What gives a great value to the biography of Hearst is Dos Passos’s impartiality. He neither blames nor stigmatizes him; nevertheless, in each sentence he writes, we feel his indignation. His indictment is not even based on Hearst’s acts but rather on his essential insufficiency. Dos Passos succeeds in presenting him as he is actually, in condemning him only by describing him faithfully.
These characters who have all succumbed to the snares of corporate arts and luxury are not the maudlin romantics of the English nobility and the American industrialist leisure class; they are the pawns who get knocked over by the games of the rich. That is why Dos Passos calls them “the strangers”, a kind of summary to the human disintegration of the 1920’s. Be they real people cited in the biographies, such as Hearst or mere products of the writer’s imagination, such as Charley Anderson and Dick Savage , they are un-American because their words and actions betray and deny the “old words”, the values and principles on which the ‘founding fathers’ built their democratic America. They are typical products of that era of material abundance which the American theoretician and economist Thorstein Veblen predicted in his economic treatise The Theory of the Leisure Class which is, just like The Big Money, a social satire about the American way of life and the pursuit of prestige through the ownership of consumer goods. Dos Passos resorts to irony and satire to denounce these traitors and sometimes even to mock them. He punishes them severely: some are killed, others are destroyed economically and some others end up with moral break down.
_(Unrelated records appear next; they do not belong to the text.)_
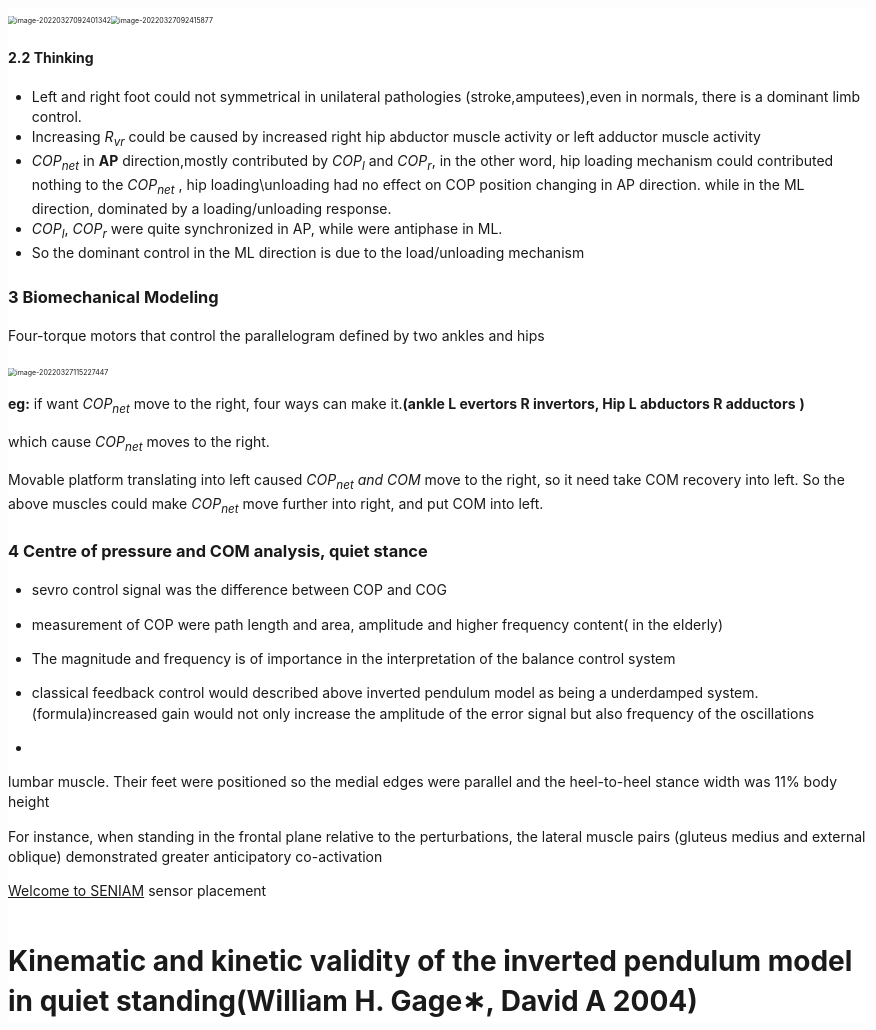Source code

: <img src="../../../AppData/Roaming/Typora/typora-user-images/image-20220327092401342.png" alt="image-20220327092401342" style="zoom:50%;" /><img src="../../../AppData/Roaming/Typora/typora-user-images/image-20220327092415877.png" alt="image-20220327092415877" style="zoom:50%;" />  

#### 2.2 Thinking

+ Left and right foot could not symmetrical in unilateral pathologies (stroke,amputees),even in normals, there is a dominant limb control. 
+ Increasing $R_{vr}$ could be caused by increased right hip abductor muscle activity or left adductor muscle activity
+ $COP_{net}$ in **AP** direction,mostly contributed by $COP_l$ and $COP_r$,  in the other word, hip loading mechanism could contributed nothing to the $COP_{net}$ , hip loading\unloading had no effect on COP position changing in AP direction. while in the ML direction, dominated by a loading/unloading response.
+ $COP_l,\ COP_r$  were quite synchronized in AP, while were antiphase in ML.
+ So the dominant control in the ML direction is due to the load/unloading mechanism



### 3 Biomechanical Modeling

Four-torque motors that control the parallelogram defined by two ankles and hips 

<img src="../../../AppData/Roaming/Typora/typora-user-images/image-20220327115227447.png" alt="image-20220327115227447" style="zoom:50%;" />

**eg:** if want $COP_{net}$  move to the right, four ways can make it.**(ankle L evertors R invertors, Hip L abductors R adductors** **)** 

which cause $COP_{net}$ moves to the right.

Movable platform translating into left caused $COP_{net}\ and\ COM$ move to the right, so it need take COM recovery into left. So the above muscles could make $COP_{net}$ move further into right, and put COM into left.



### 4 Centre of pressure and COM analysis, quiet stance

+ sevro control signal was the difference between COP and COG
+ measurement of COP were path length and area, amplitude and higher frequency content( in the elderly) 

+ The magnitude and frequency is of importance in the interpretation of the balance control system
+ classical feedback control would described above inverted pendulum model as being a underdamped system. (formula)increased gain would not only increase the amplitude of the error signal but also frequency of the oscillations
+ 

lumbar muscle. Their feet were positioned so the medial edges were parallel and the heel-to-heel stance width was 11% body height

For instance, when standing in the frontal plane relative to the perturbations, the lateral muscle pairs (gluteus medius and external oblique) demonstrated greater anticipatory co-activation 

[Welcome to SENIAM](http://www.seniam.org/) sensor placement



# Kinematic and kinetic validity of the inverted pendulum model in quiet standing(William H. Gage∗, David A 2004)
As to the ‘true Americans’, such as the Wright Brothers and Lindberg who remain faithful to the original idea of America, they are glorified. Dos Passos admires their belief in a humanly-oriented capitalism. He wants Americans to take them as examples in their consideration of great wealth and technology, not as ends in themselves but as means of achieving a just society, of realising the vast possibilities for peace and plenty offered by progress.
Dos Passos is indignated by the 1920’s Americans’ worship of money and their focus on outer appearance, but his indignation goes beyond the individuals to reach the entire system that produced them. There is a silent protest not only against capitalism, but against the human condition itself, against the world as it is, against all those people who helped develop the industries that resulted in that awful pursuit of wealth and fortune at the expense of moral values. The novel underlines the alienation, failure and despair of individual destinies destroyed by an urban money and power – obsessed society; that is why it is marked by deep pessimism. It is important to mention that in the depression era- the Big Money being published in 1936- many American novels were written from a Thirties viewpoint because the stories that attracted attention then were those of failure, not those of success. The literature of that period, in general, was dominated by failure, hardship and loss, an objective response to the economic reality of the era.